## [Exercise]
The answer must be one number: how many lines in the records below contain the word "mirror".

Dataset excerpts:
-- Opening Marker --

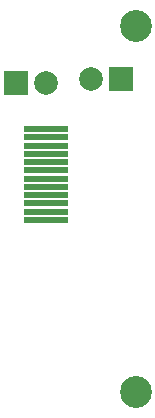
<source format=gts>
G04*
G04 #@! TF.GenerationSoftware,Altium Limited,Altium Designer,20.0.2 (26)*
G04*
G04 Layer_Color=8388736*
%FSLAX25Y25*%
%MOIN*%
G70*
G01*
G75*
%ADD12R,0.14580X0.02178*%
%ADD13C,0.07887*%
%ADD14R,0.07887X0.07887*%
%ADD15C,0.10642*%
D12*
X-29685Y87677D02*
D03*
D03*
Y84921D02*
D03*
Y82165D02*
D03*
Y79409D02*
D03*
Y76653D02*
D03*
Y73898D02*
D03*
Y71142D02*
D03*
Y68386D02*
D03*
Y65630D02*
D03*
Y62874D02*
D03*
Y60118D02*
D03*
Y57362D02*
D03*
D13*
X-30000Y103000D02*
D03*
X-15000Y104500D02*
D03*
D14*
X-40000Y103000D02*
D03*
X-5000Y104500D02*
D03*
D15*
X0Y122178D02*
D03*
Y0D02*
D03*
M02*

</source>
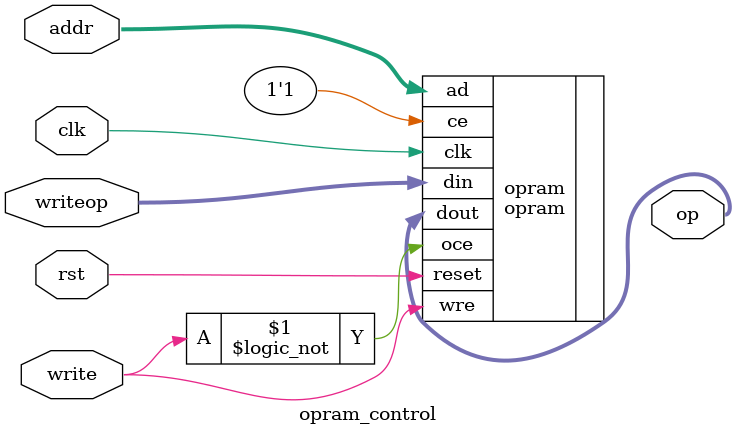
<source format=v>

module opram_control(write, writeop, clk, op, addr, rst);

input [7:0] writeop;
input [7:0] addr;
input write, clk, rst;

output [7:0] op;
//--------Copy here to design--------

opram opram(
    .dout(op), //output [7:0] dout
    .clk(clk), //input clk
    .oce(!(write)), //input oce
    .ce(1'b1), //input ce
    .reset(rst), //input reset
    .wre(write), //input wre
    .ad(addr), //input [2:0] ad
    .din(writeop) //input [7:0] din
);
//--------Copy end-------------------
endmodule

</source>
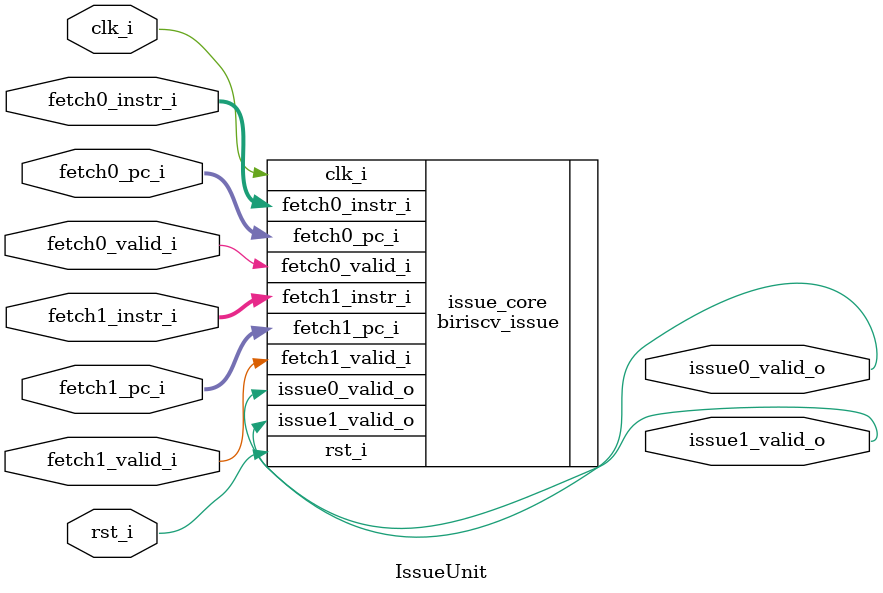
<source format=sv>
module IssueUnit (
    input  logic         clk_i,
    input  logic         rst_i,
    input  logic         fetch0_valid_i,
    input  logic         fetch1_valid_i,
    input  logic [31:0]  fetch0_instr_i,
    input  logic [31:0]  fetch1_instr_i,
    input  logic [31:0]  fetch0_pc_i,
    input  logic [31:0]  fetch1_pc_i,
    output logic         issue0_valid_o,
    output logic         issue1_valid_o
    // ... other signals for op type, rd, rs1, rs2, etc.
);

    biriscv_issue issue_core (
        .clk_i(clk_i),
        .rst_i(rst_i),
        .fetch0_valid_i(fetch0_valid_i),
        .fetch0_instr_i(fetch0_instr_i),
        .fetch0_pc_i(fetch0_pc_i),
        .fetch1_valid_i(fetch1_valid_i),
        .fetch1_instr_i(fetch1_instr_i),
        .fetch1_pc_i(fetch1_pc_i),
        // map all other signals
        .issue0_valid_o(issue0_valid_o),
        .issue1_valid_o(issue1_valid_o)
    );

endmodule

</source>
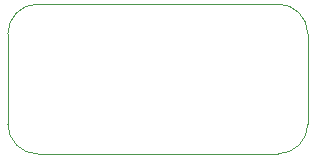
<source format=gbr>
%TF.GenerationSoftware,KiCad,Pcbnew,8.0.5*%
%TF.CreationDate,2024-10-31T22:44:31-05:00*%
%TF.ProjectId,Buck_Breakout,4275636b-5f42-4726-9561-6b6f75742e6b,rev?*%
%TF.SameCoordinates,Original*%
%TF.FileFunction,Profile,NP*%
%FSLAX46Y46*%
G04 Gerber Fmt 4.6, Leading zero omitted, Abs format (unit mm)*
G04 Created by KiCad (PCBNEW 8.0.5) date 2024-10-31 22:44:31*
%MOMM*%
%LPD*%
G01*
G04 APERTURE LIST*
%TA.AperFunction,Profile*%
%ADD10C,0.050000*%
%TD*%
G04 APERTURE END LIST*
D10*
X71120000Y-60960000D02*
X71120000Y-53340000D01*
X71120000Y-53340000D02*
G75*
G02*
X73660000Y-50800000I2540000J0D01*
G01*
X96520000Y-53340000D02*
X96520000Y-60960000D01*
X93980000Y-63500000D02*
X73660000Y-63500000D01*
X96520000Y-60960000D02*
G75*
G02*
X93980000Y-63500000I-2540000J0D01*
G01*
X93980000Y-50800000D02*
G75*
G02*
X96520000Y-53340000I0J-2540000D01*
G01*
X73660000Y-63500000D02*
G75*
G02*
X71120000Y-60960000I0J2540000D01*
G01*
X73660000Y-50800000D02*
X93980000Y-50800000D01*
M02*

</source>
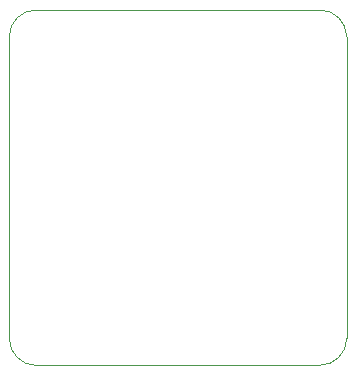
<source format=gm1>
G04 #@! TF.GenerationSoftware,KiCad,Pcbnew,(5.1.4-0-10_14)*
G04 #@! TF.CreationDate,2020-02-13T02:06:37-05:00*
G04 #@! TF.ProjectId,Buck_HighCurrent,4275636b-5f48-4696-9768-43757272656e,rev?*
G04 #@! TF.SameCoordinates,Original*
G04 #@! TF.FileFunction,Profile,NP*
%FSLAX46Y46*%
G04 Gerber Fmt 4.6, Leading zero omitted, Abs format (unit mm)*
G04 Created by KiCad (PCBNEW (5.1.4-0-10_14)) date 2020-02-13 02:06:37*
%MOMM*%
%LPD*%
G04 APERTURE LIST*
%ADD10C,0.120000*%
G04 APERTURE END LIST*
D10*
X93599000Y-111760000D02*
G75*
G02X95885000Y-109474000I2286000J0D01*
G01*
X95885000Y-139573000D02*
G75*
G02X93599000Y-137287000I0J2286000D01*
G01*
X122174000Y-137287000D02*
G75*
G02X119888000Y-139573000I-2286000J0D01*
G01*
X119888000Y-109474000D02*
G75*
G02X122174000Y-111760000I0J-2286000D01*
G01*
X119888000Y-139573000D02*
X95885000Y-139573000D01*
X95885000Y-109474000D02*
X119888000Y-109474000D01*
X93599000Y-137287000D02*
X93599000Y-111760000D01*
X122174000Y-111760000D02*
X122174000Y-137287000D01*
M02*

</source>
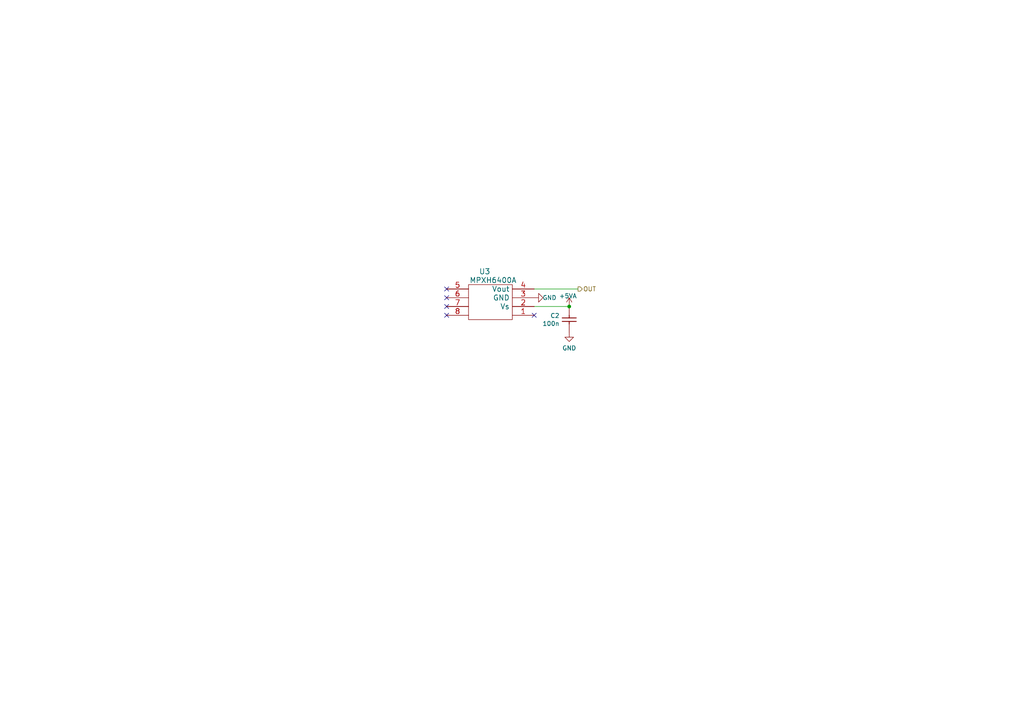
<source format=kicad_sch>
(kicad_sch (version 20230121) (generator eeschema)

  (uuid 91f7686f-7d9c-44d6-b700-53e9bdc9e8eb)

  (paper "A4")

  

  (junction (at 165.1 88.9) (diameter 0) (color 0 0 0 0)
    (uuid 3748e673-7269-4e2f-9e76-799dd3cf4e86)
  )

  (no_connect (at 129.54 83.82) (uuid 1489b526-5424-4074-9350-5e99611f4b77))
  (no_connect (at 129.54 91.44) (uuid 2ddf1fcc-79d0-4932-84ad-aa7f73694b6c))
  (no_connect (at 129.54 88.9) (uuid a84ebd0c-2abe-4198-982f-cd70feb95639))
  (no_connect (at 129.54 86.36) (uuid de8094e8-53ad-4638-a473-aa45d7e00334))
  (no_connect (at 154.94 91.44) (uuid f63cb474-57aa-415c-85cd-8ed198c2d114))

  (wire (pts (xy 165.1 88.9) (xy 154.94 88.9))
    (stroke (width 0) (type solid))
    (uuid 1cfcb1a5-6906-4cd1-a52b-c3154edd63e1)
  )
  (wire (pts (xy 154.94 83.82) (xy 167.64 83.82))
    (stroke (width 0) (type default))
    (uuid fdc4c324-0961-4d8c-adda-412689c24dc4)
  )

  (hierarchical_label "OUT" (shape output) (at 167.64 83.82 0) (fields_autoplaced)
    (effects (font (size 1.27 1.27)) (justify left))
    (uuid caccf975-d78d-4301-b2af-eabaac730cda)
  )

  (symbol (lib_id "power:GND") (at 154.94 86.36 90) (mirror x) (unit 1)
    (in_bom yes) (on_board yes) (dnp no)
    (uuid 151d6117-718b-47d9-b817-c9fd84cd8032)
    (property "Reference" "#PWR041" (at 161.29 86.36 0)
      (effects (font (size 1.27 1.27)) hide)
    )
    (property "Value" "GND" (at 159.385 86.36 90)
      (effects (font (size 1.27 1.27)))
    )
    (property "Footprint" "" (at 154.94 86.36 0)
      (effects (font (size 1.27 1.27)) hide)
    )
    (property "Datasheet" "" (at 154.94 86.36 0)
      (effects (font (size 1.27 1.27)) hide)
    )
    (pin "1" (uuid f6d8f2be-6d58-481b-80a2-02478d3baf99))
    (instances
      (project "alphax_4ch"
        (path "/63d2dd9f-d5ff-4811-a88d-0ba932475460"
          (reference "#PWR041") (unit 1)
        )
        (path "/63d2dd9f-d5ff-4811-a88d-0ba932475460/aafb5e2e-7f5c-429b-85e5-76b90069790c"
          (reference "#PWR037") (unit 1)
        )
      )
    )
  )

  (symbol (lib_id "MPX-4_MAP:MPX4_MAP") (at 146.05 85.09 180) (unit 1)
    (in_bom yes) (on_board yes) (dnp no)
    (uuid 6ef46da9-adec-4648-ae53-bdd144e71af3)
    (property "Reference" "U3" (at 142.24 78.74 0)
      (effects (font (size 1.524 1.524)) (justify left))
    )
    (property "Value" "MPXH6400A" (at 149.86 81.28 0)
      (effects (font (size 1.524 1.524)) (justify left))
    )
    (property "Footprint" "hellen-one-common:MPXH6400A-SSOP8" (at 146.05 85.09 0)
      (effects (font (size 1.27 1.27)) hide)
    )
    (property "Datasheet" "" (at 146.05 85.09 0)
      (effects (font (size 1.524 1.524)) hide)
    )
    (property "LCSC" "C511770" (at 146.05 85.09 0)
      (effects (font (size 1.27 1.27)) hide)
    )
    (pin "1" (uuid a58a174e-befb-480a-97e4-91a001f282c1))
    (pin "2" (uuid 77725e5f-898d-423d-933e-0881ce8fd691))
    (pin "3" (uuid fdcdcf39-6f24-4996-a81f-d1d26333aae7))
    (pin "4" (uuid a078afba-df01-43f7-8d84-1a05b4086653))
    (pin "5" (uuid 882a7ba3-eb97-4018-8e7f-66b9343b8460))
    (pin "6" (uuid e86cdf22-0010-4adc-8d43-b33840d53e89))
    (pin "7" (uuid 1124a09a-48a8-4a40-a838-736ce9697410))
    (pin "8" (uuid 607c2408-4170-46e9-9407-eadc46a2bcae))
    (instances
      (project "alphax_4ch"
        (path "/63d2dd9f-d5ff-4811-a88d-0ba932475460"
          (reference "U3") (unit 1)
        )
        (path "/63d2dd9f-d5ff-4811-a88d-0ba932475460/aafb5e2e-7f5c-429b-85e5-76b90069790c"
          (reference "U3") (unit 1)
        )
      )
    )
  )

  (symbol (lib_id "power:GND") (at 165.1 96.52 0) (mirror y) (unit 1)
    (in_bom yes) (on_board yes) (dnp no)
    (uuid cc94335c-0fa2-4ce7-8281-f4fdc442f8cc)
    (property "Reference" "#PWR047" (at 165.1 102.87 0)
      (effects (font (size 1.27 1.27)) hide)
    )
    (property "Value" "GND" (at 165.1 100.965 0)
      (effects (font (size 1.27 1.27)))
    )
    (property "Footprint" "" (at 165.1 96.52 0)
      (effects (font (size 1.27 1.27)) hide)
    )
    (property "Datasheet" "" (at 165.1 96.52 0)
      (effects (font (size 1.27 1.27)) hide)
    )
    (pin "1" (uuid 150ccfb2-69a7-4449-9f65-c11a7433b13a))
    (instances
      (project "alphax_4ch"
        (path "/63d2dd9f-d5ff-4811-a88d-0ba932475460"
          (reference "#PWR047") (unit 1)
        )
        (path "/63d2dd9f-d5ff-4811-a88d-0ba932475460/aafb5e2e-7f5c-429b-85e5-76b90069790c"
          (reference "#PWR041") (unit 1)
        )
      )
    )
  )

  (symbol (lib_id "power:+5VA") (at 165.1 88.9 0) (mirror y) (unit 1)
    (in_bom yes) (on_board yes) (dnp no)
    (uuid cd3097c8-5b1c-4609-bdb0-ef359ac0dc22)
    (property "Reference" "#PWR0115" (at 165.1 92.71 0)
      (effects (font (size 1.27 1.27)) hide)
    )
    (property "Value" "+5VA" (at 164.7317 85.8456 0)
      (effects (font (size 1.27 1.27)))
    )
    (property "Footprint" "" (at 165.1 88.9 0)
      (effects (font (size 1.27 1.27)) hide)
    )
    (property "Datasheet" "" (at 165.1 88.9 0)
      (effects (font (size 1.27 1.27)) hide)
    )
    (pin "1" (uuid 68c3aa9f-85f4-40a6-8e48-ae32f3d9a54d))
    (instances
      (project "alphax_4ch"
        (path "/63d2dd9f-d5ff-4811-a88d-0ba932475460"
          (reference "#PWR0115") (unit 1)
        )
        (path "/63d2dd9f-d5ff-4811-a88d-0ba932475460/aafb5e2e-7f5c-429b-85e5-76b90069790c"
          (reference "#PWR040") (unit 1)
        )
      )
    )
  )

  (symbol (lib_id "hellen-one-common:Cap") (at 165.1 92.71 270) (mirror x) (unit 1)
    (in_bom yes) (on_board yes) (dnp no)
    (uuid d1e99562-e6a6-4a55-97b6-342c86e3a62a)
    (property "Reference" "C2" (at 162.3059 91.5606 90)
      (effects (font (size 1.27 1.27)) (justify right))
    )
    (property "Value" "100n" (at 162.3059 93.8593 90)
      (effects (font (size 1.27 1.27)) (justify right))
    )
    (property "Footprint" "hellen-one-common:C0603" (at 161.29 95.25 0)
      (effects (font (size 1.27 1.27)) hide)
    )
    (property "Datasheet" "" (at 165.1 96.52 90)
      (effects (font (size 1.27 1.27)) hide)
    )
    (property "LCSC" "C14663" (at 165.1 92.71 0)
      (effects (font (size 1.27 1.27)) hide)
    )
    (pin "1" (uuid be68161d-a281-424e-a86f-2e766627f83f))
    (pin "2" (uuid d7bb1f0c-d821-4643-89f4-942e368a468b))
    (instances
      (project "alphax_4ch"
        (path "/63d2dd9f-d5ff-4811-a88d-0ba932475460"
          (reference "C2") (unit 1)
        )
        (path "/63d2dd9f-d5ff-4811-a88d-0ba932475460/aafb5e2e-7f5c-429b-85e5-76b90069790c"
          (reference "C2") (unit 1)
        )
      )
    )
  )
)

</source>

-- Closing Marker --

## [Response]
4